Collectors in the managed pipeline
Releases can reference managed pipelines, which—as described in other sections—rely on the data
field to retrieve user-provided information. To ensure that data generated by collectors is also considered, the contents of status.collectors
are merged with the data fields from the Release
, ReleasePlan
, and ReleasePlanAdmission
resources.
The order of precedence follows the same hierarchy previously described, with status.collectors
having the lowest priority.

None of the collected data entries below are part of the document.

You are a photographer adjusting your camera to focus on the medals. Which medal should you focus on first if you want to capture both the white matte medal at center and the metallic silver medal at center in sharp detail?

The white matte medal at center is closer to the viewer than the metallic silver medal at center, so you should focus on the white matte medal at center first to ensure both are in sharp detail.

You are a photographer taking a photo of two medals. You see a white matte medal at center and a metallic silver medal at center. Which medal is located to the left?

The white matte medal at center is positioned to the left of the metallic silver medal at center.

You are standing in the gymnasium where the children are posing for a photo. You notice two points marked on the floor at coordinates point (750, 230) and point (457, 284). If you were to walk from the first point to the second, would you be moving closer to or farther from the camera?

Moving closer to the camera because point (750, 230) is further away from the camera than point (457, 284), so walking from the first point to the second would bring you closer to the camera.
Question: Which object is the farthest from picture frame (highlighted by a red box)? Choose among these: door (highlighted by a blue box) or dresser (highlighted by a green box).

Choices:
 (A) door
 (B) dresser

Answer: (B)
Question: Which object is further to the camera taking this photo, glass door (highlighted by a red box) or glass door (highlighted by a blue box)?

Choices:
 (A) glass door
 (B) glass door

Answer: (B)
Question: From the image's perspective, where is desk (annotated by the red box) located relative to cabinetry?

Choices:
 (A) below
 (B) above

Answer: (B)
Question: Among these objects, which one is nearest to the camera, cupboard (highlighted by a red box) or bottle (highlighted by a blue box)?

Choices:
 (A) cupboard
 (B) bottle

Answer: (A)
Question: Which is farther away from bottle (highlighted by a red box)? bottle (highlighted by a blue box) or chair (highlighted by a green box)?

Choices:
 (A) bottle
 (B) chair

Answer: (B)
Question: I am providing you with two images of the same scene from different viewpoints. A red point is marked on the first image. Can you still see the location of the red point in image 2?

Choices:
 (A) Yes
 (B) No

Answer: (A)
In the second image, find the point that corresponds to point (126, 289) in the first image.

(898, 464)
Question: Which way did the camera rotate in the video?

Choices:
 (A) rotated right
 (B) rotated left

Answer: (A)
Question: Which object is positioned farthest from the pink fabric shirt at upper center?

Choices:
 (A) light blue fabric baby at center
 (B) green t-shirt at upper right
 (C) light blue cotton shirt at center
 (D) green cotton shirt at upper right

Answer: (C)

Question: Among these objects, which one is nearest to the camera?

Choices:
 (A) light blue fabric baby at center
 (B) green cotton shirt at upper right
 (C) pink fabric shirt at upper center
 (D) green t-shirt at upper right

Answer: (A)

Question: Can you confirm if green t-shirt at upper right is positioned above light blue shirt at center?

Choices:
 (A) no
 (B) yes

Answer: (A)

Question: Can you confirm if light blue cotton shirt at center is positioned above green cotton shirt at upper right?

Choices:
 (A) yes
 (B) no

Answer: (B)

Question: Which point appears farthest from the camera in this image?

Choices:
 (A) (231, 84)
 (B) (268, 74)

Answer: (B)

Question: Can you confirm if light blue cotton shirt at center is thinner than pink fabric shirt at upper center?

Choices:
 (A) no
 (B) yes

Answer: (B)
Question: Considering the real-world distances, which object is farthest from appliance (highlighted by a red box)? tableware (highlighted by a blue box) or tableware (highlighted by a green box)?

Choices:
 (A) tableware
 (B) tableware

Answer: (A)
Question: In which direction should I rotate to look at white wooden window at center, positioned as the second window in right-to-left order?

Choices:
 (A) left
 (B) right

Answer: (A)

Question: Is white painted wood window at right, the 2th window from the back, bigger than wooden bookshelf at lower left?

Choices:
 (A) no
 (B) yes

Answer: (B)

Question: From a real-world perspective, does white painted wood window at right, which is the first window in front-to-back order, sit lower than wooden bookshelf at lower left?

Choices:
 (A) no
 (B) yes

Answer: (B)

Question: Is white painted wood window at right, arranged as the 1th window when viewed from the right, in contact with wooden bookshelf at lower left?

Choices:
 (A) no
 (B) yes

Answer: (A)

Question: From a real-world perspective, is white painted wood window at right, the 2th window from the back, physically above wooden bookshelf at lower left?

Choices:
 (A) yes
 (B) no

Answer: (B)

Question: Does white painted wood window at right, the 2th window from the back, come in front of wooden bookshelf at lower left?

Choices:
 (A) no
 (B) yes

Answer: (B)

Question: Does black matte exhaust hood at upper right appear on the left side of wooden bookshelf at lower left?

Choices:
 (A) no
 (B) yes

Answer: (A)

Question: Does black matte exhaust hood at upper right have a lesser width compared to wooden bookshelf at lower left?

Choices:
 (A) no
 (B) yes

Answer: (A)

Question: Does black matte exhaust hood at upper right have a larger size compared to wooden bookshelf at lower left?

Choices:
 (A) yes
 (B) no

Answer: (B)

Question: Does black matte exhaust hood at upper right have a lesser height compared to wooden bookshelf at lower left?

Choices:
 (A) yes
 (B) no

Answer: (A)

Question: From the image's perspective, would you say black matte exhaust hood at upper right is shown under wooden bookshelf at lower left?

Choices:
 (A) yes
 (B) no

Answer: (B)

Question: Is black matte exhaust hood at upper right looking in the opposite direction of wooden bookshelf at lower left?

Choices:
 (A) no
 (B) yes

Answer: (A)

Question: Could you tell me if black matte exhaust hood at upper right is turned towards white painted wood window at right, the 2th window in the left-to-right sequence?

This means that if both the collector output and any data field define the same key, the value from the data
field will take precedence.
For example, if a collector like jira
produces the following output:
status:
collectors:
tenant:
- project-issues:
releaseNotes:
issues:
fixed:
- id: "CPAAS-1234"
source: "issues.redhat.com"
releaseNotes:
cves:
- key: "CVE-3444"
component: "my-component"
And the ReleasePlanAdmission
defines this:
data:
releaseNotes:
issues:
fixed: []
Then the empty issues.fixed
array from the data
field will override the collector’s output.
In contrast, if the data
field contains unrelated content:
data:
foo: bar
Then both sources will be merged, and the final data used by the managed pipeline will be:
data:
foo: bar
releaseNotes:
issues:
fixed:
- id: "CPAAS-1234"
source: "issues.redhat.com"
This merging strategy ensures flexibility while allowing user-defined data to take precedence when needed.